**Source excerpt**
Like Browne’s two previous albums, Late for the Sky contains no lyric sheet. The three or four hours required to make a full transcription will, however, be well worth the effort for anyone interested in discovering lyric genius. I can’t think of another writer who merges with such natural grace and fluidity his private and public personas in a voice that is morally compelling yet noncoercive.
Late for the Sky, Jackson Browne’s third Asylum album, is his most mature, conceptually unified work to date. Its overriding theme: the exploration of romantic possibility in the shadow of apocalypse. No contemporary male singer/songwriter has dealt so honestly and deeply with the vulnerability of romantic idealism and the pain of adjustment from youthful narcissism to adult survival as Browne has in this album. Late for the Sky is the autobiography of his young manhood.
The album’s eight loosely constructed narratives rely for much of their impact upon stunning sections of aphoristic verse, whose central images, the antinomies of water and sand, reality and dreams, sky and road, inextricably connect them. Browne’s melodic style, though limited, serves his ideas brilliantly. He generally avoids the plaintive harmonies of southern California rock ballads for a starker, more eloquent musical diction derived from Protestant hymns. Likewise his open-ended poetry achieves power from the nearly religious intensity that accumulates around the central motifs; its fervor is underscored by the sparest and hardest production to be found on any Browne album yet (Late for the Sky was produced by Browne with Al Schmitt), as well as by his impassioned, oracular singing style.

**Goal 1**
Retype the review of Late for the Sky word for word, in full.

**Given records**
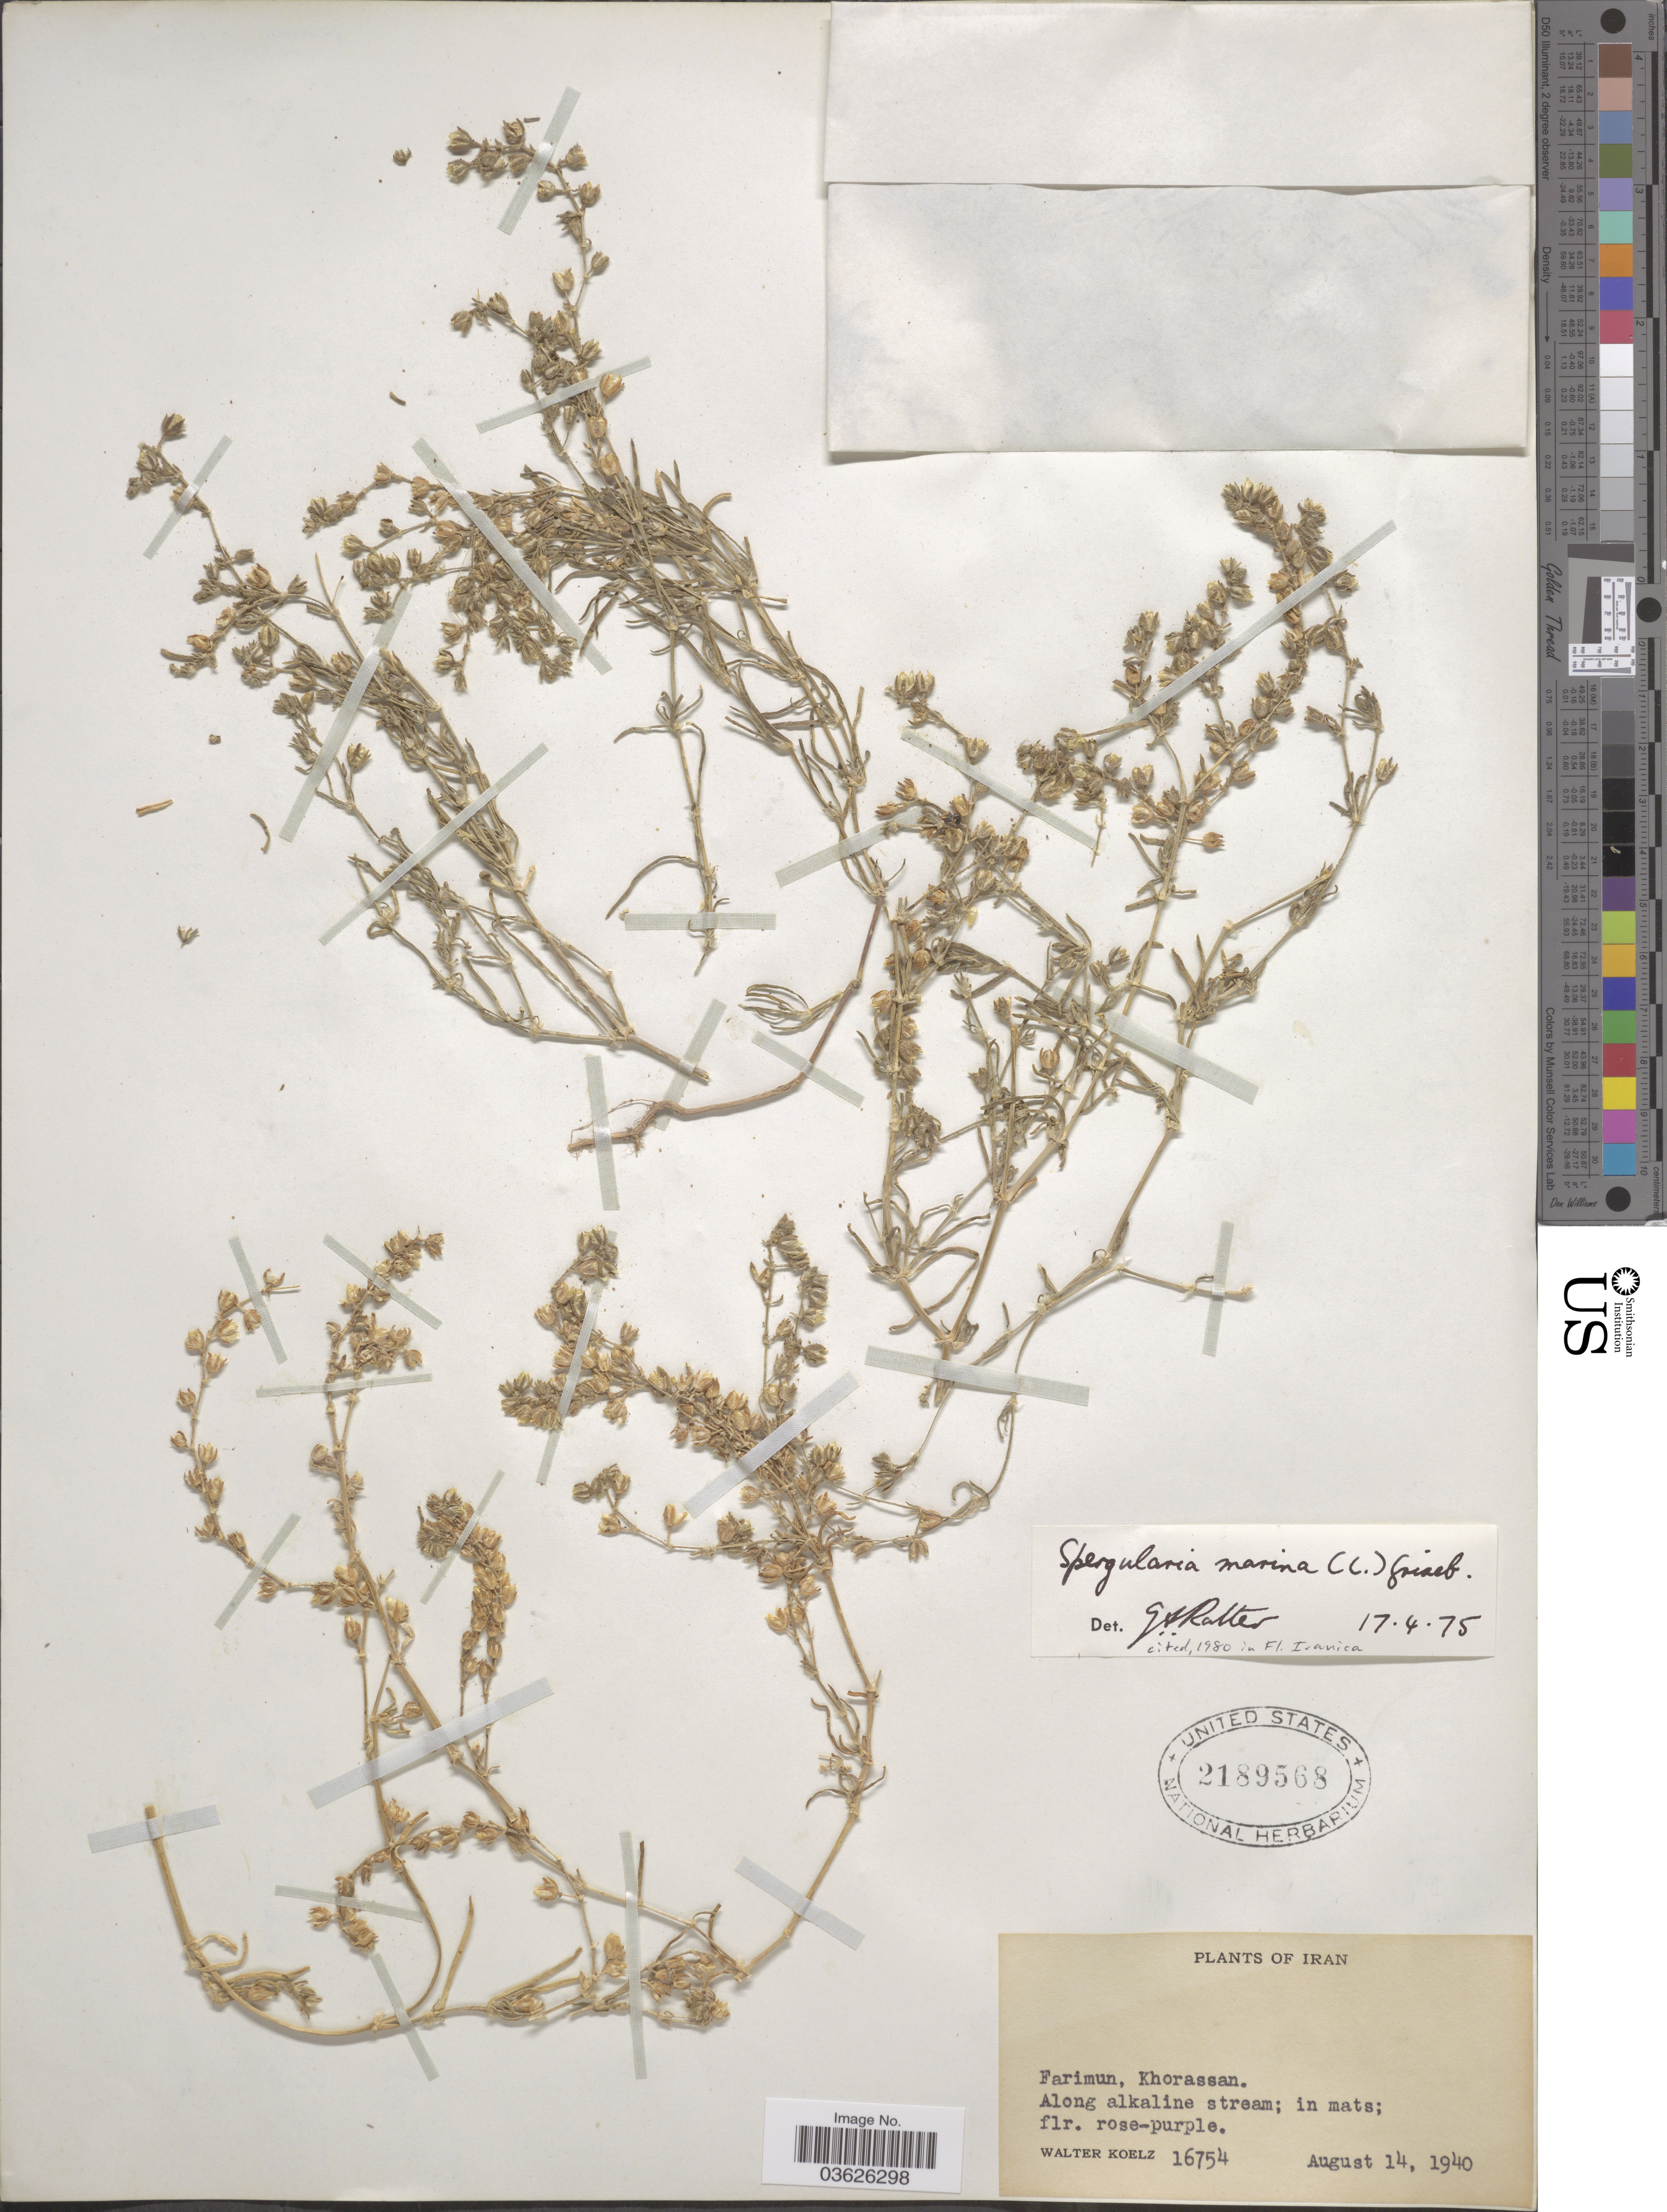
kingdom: Plantae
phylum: Tracheophyta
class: Magnoliopsida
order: Caryophyllales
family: Caryophyllaceae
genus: Spergularia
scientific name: Spergularia marina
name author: (L.) Griseb.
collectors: W. N. Koelz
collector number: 16754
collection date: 1940-08-14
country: Iran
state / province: Khorasan [obsolete]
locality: Farimun, Khorassan.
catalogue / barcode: US 2189568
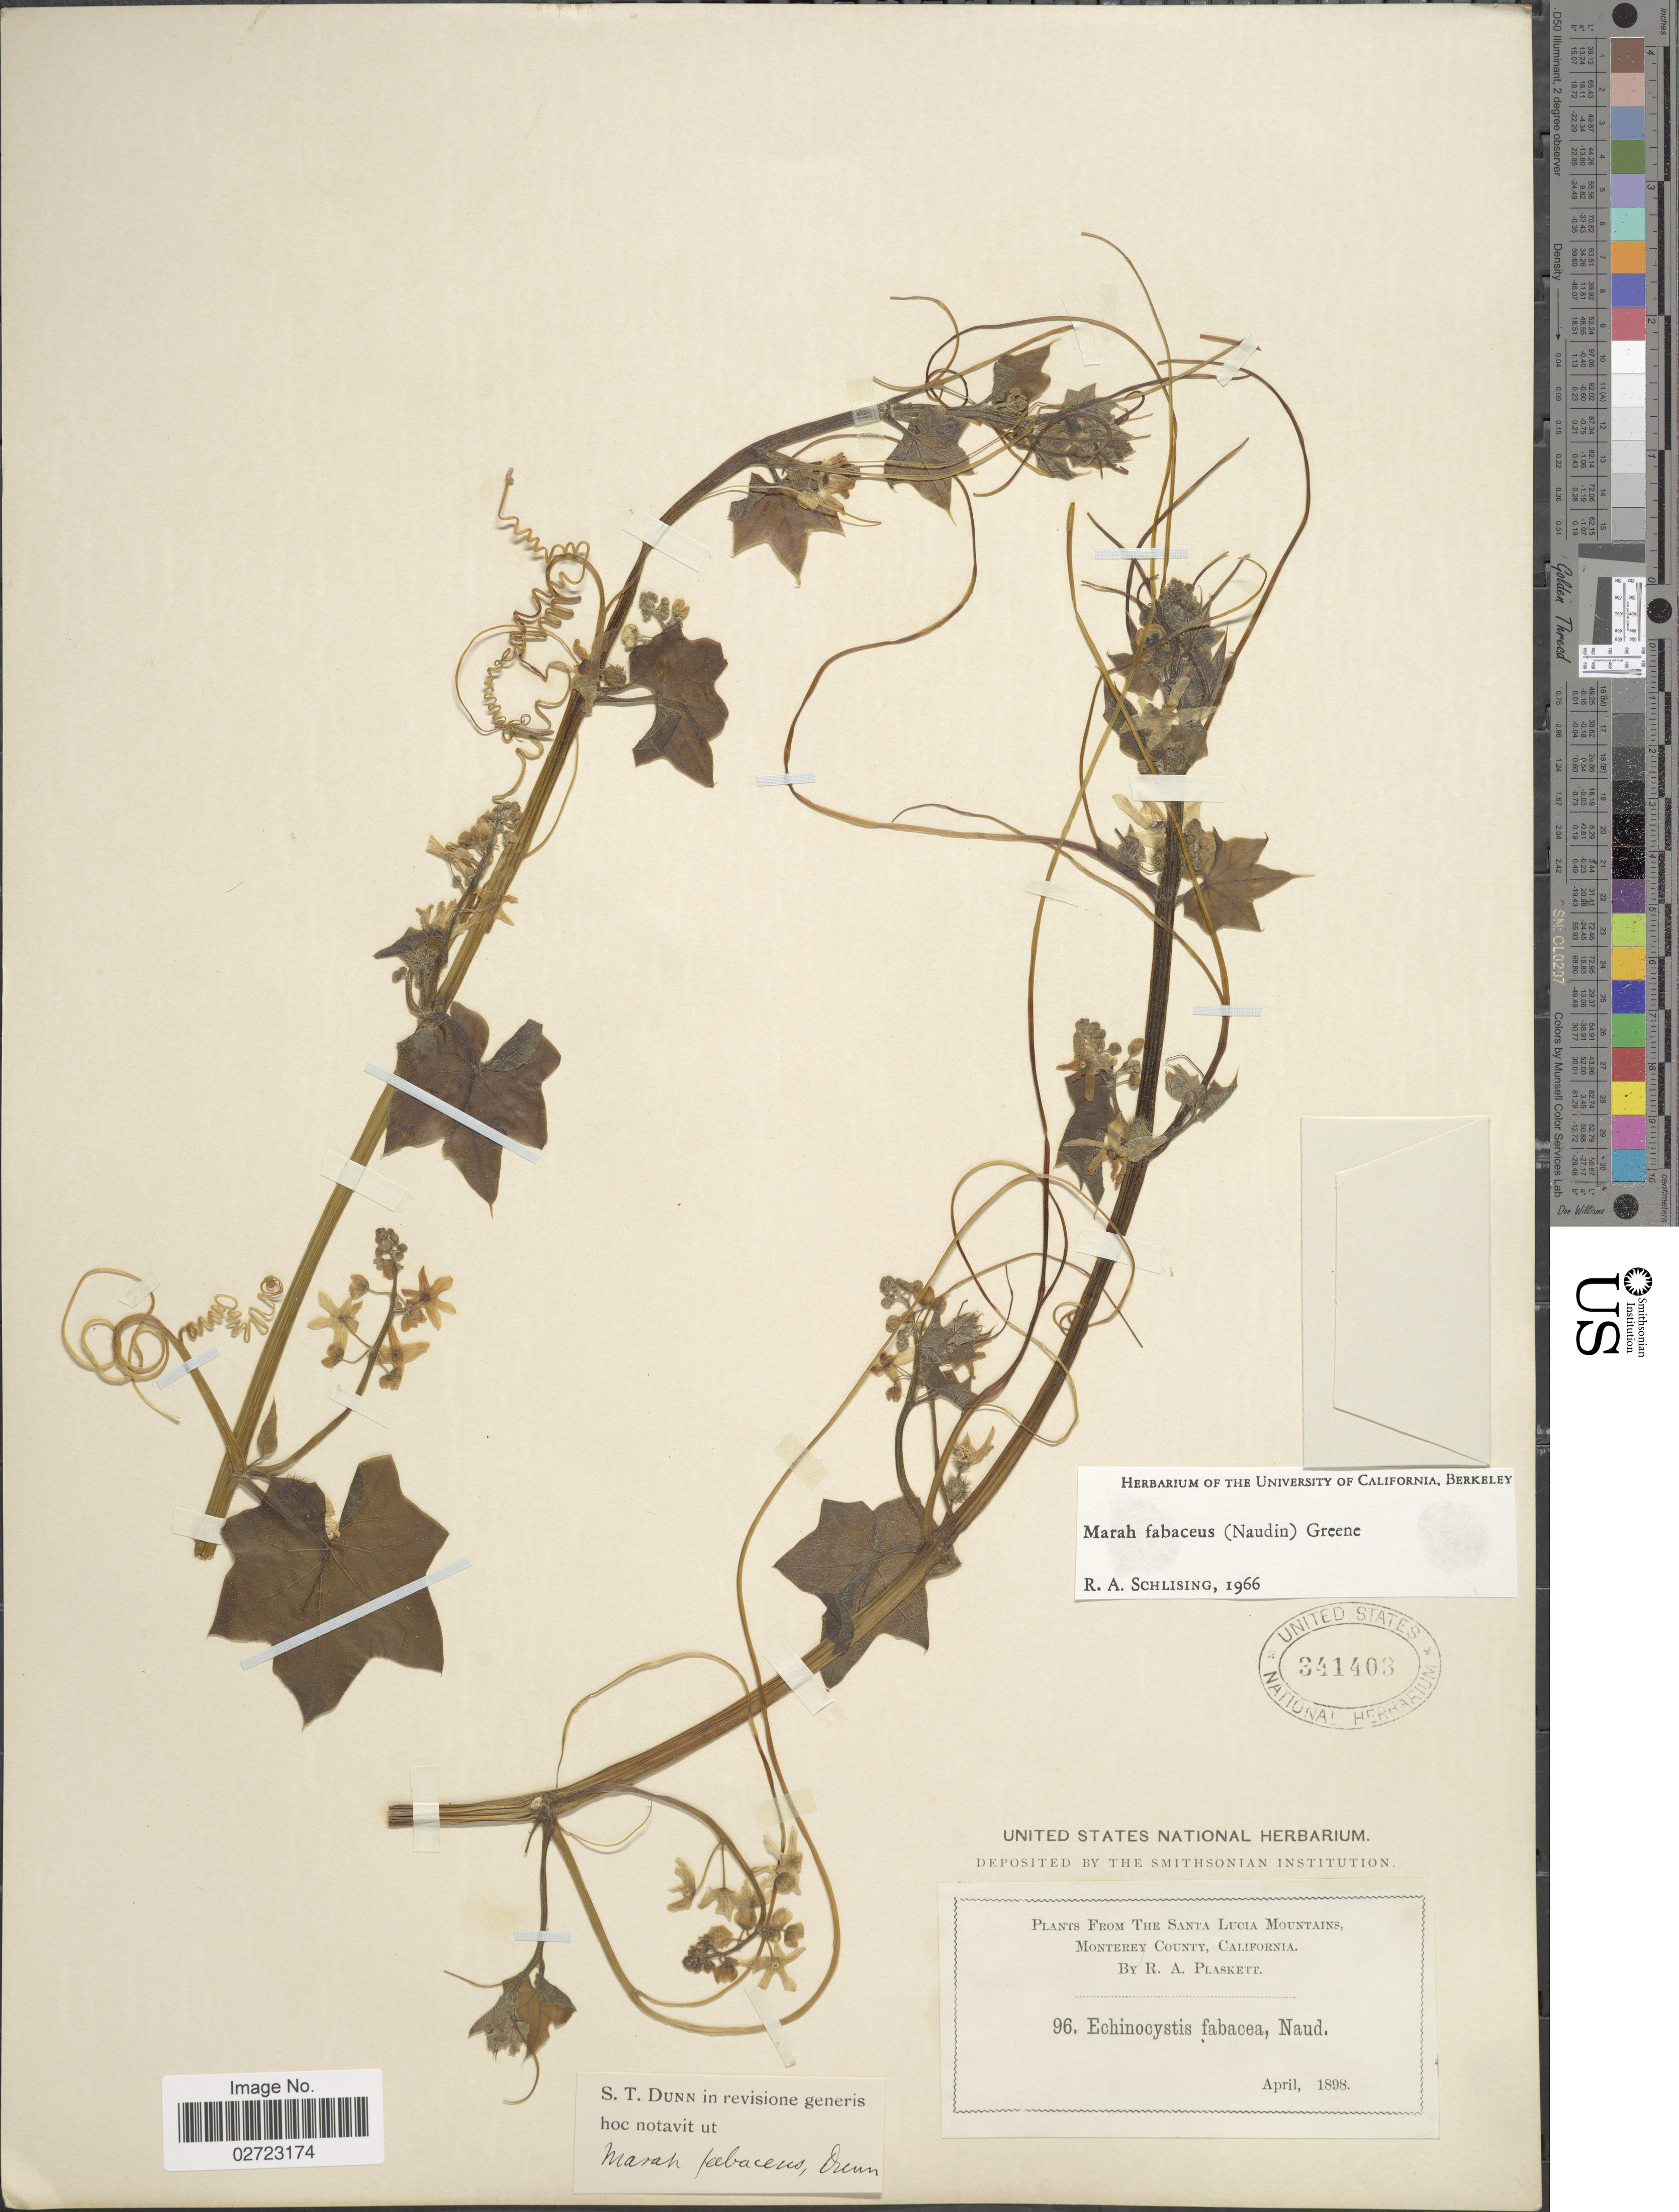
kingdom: Plantae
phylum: Tracheophyta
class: Magnoliopsida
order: Cucurbitales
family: Cucurbitaceae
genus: Marah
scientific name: Marah fabacea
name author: (Naudin) Greene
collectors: R. Plaskett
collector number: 96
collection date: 1898-04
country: United States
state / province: California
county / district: Monterey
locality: The Santa Lucia Mountains, Monterrey County.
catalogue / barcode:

**Goal 2**
Lay out the rows as a JSON list of strings, one string per line and blank lines left out. Cover only the stretch from the row line containing "order: Cucurbitales" through the final row line, both included.

**Response 1**
Like Browne’s two previous albums, Late for the Sky contains no lyric sheet. The three or four hours required to make a full transcription will, however, be well worth the effort for anyone interested in discovering lyric genius. I can’t think of another writer who merges with such natural grace and fluidity his private and public personas in a voice that is morally compelling yet noncoercive.
Late for the Sky, Jackson Browne’s third Asylum album, is his most mature, conceptually unified work to date. Its overriding theme: the exploration of romantic possibility in the shadow of apocalypse. No contemporary male singer/songwriter has dealt so honestly and deeply with the vulnerability of romantic idealism and the pain of adjustment from youthful narcissism to adult survival as Browne has in this album. Late for the Sky is the autobiography of his young manhood.
The album’s eight loosely constructed narratives rely for much of their impact upon stunning sections of aphoristic verse, whose central images, the antinomies of water and sand, reality and dreams, sky and road, inextricably connect them. Browne’s melodic style, though limited, serves his ideas brilliantly. He generally avoids the plaintive harmonies of southern California rock ballads for a starker, more eloquent musical diction derived from Protestant hymns. Likewise his open-ended poetry achieves power from the nearly religious intensity that accumulates around the central motifs; its fervor is underscored by the sparest and hardest production to be found on any Browne album yet (Late for the Sky was produced by Browne with Al Schmitt), as well as by his impassioned, oracular singing style.

**Response 2**
[
  "order: Cucurbitales",
  "family: Cucurbitaceae",
  "genus: Marah",
  "scientific name: Marah fabacea",
  "name author: (Naudin) Greene",
  "collectors: R. Plaskett",
  "collector number: 96",
  "collection date: 1898-04",
  "country: United States",
  "state / province: California",
  "county / district: Monterey",
  "locality: The Santa Lucia Mountains, Monterrey County.",
  "catalogue / barcode:"
]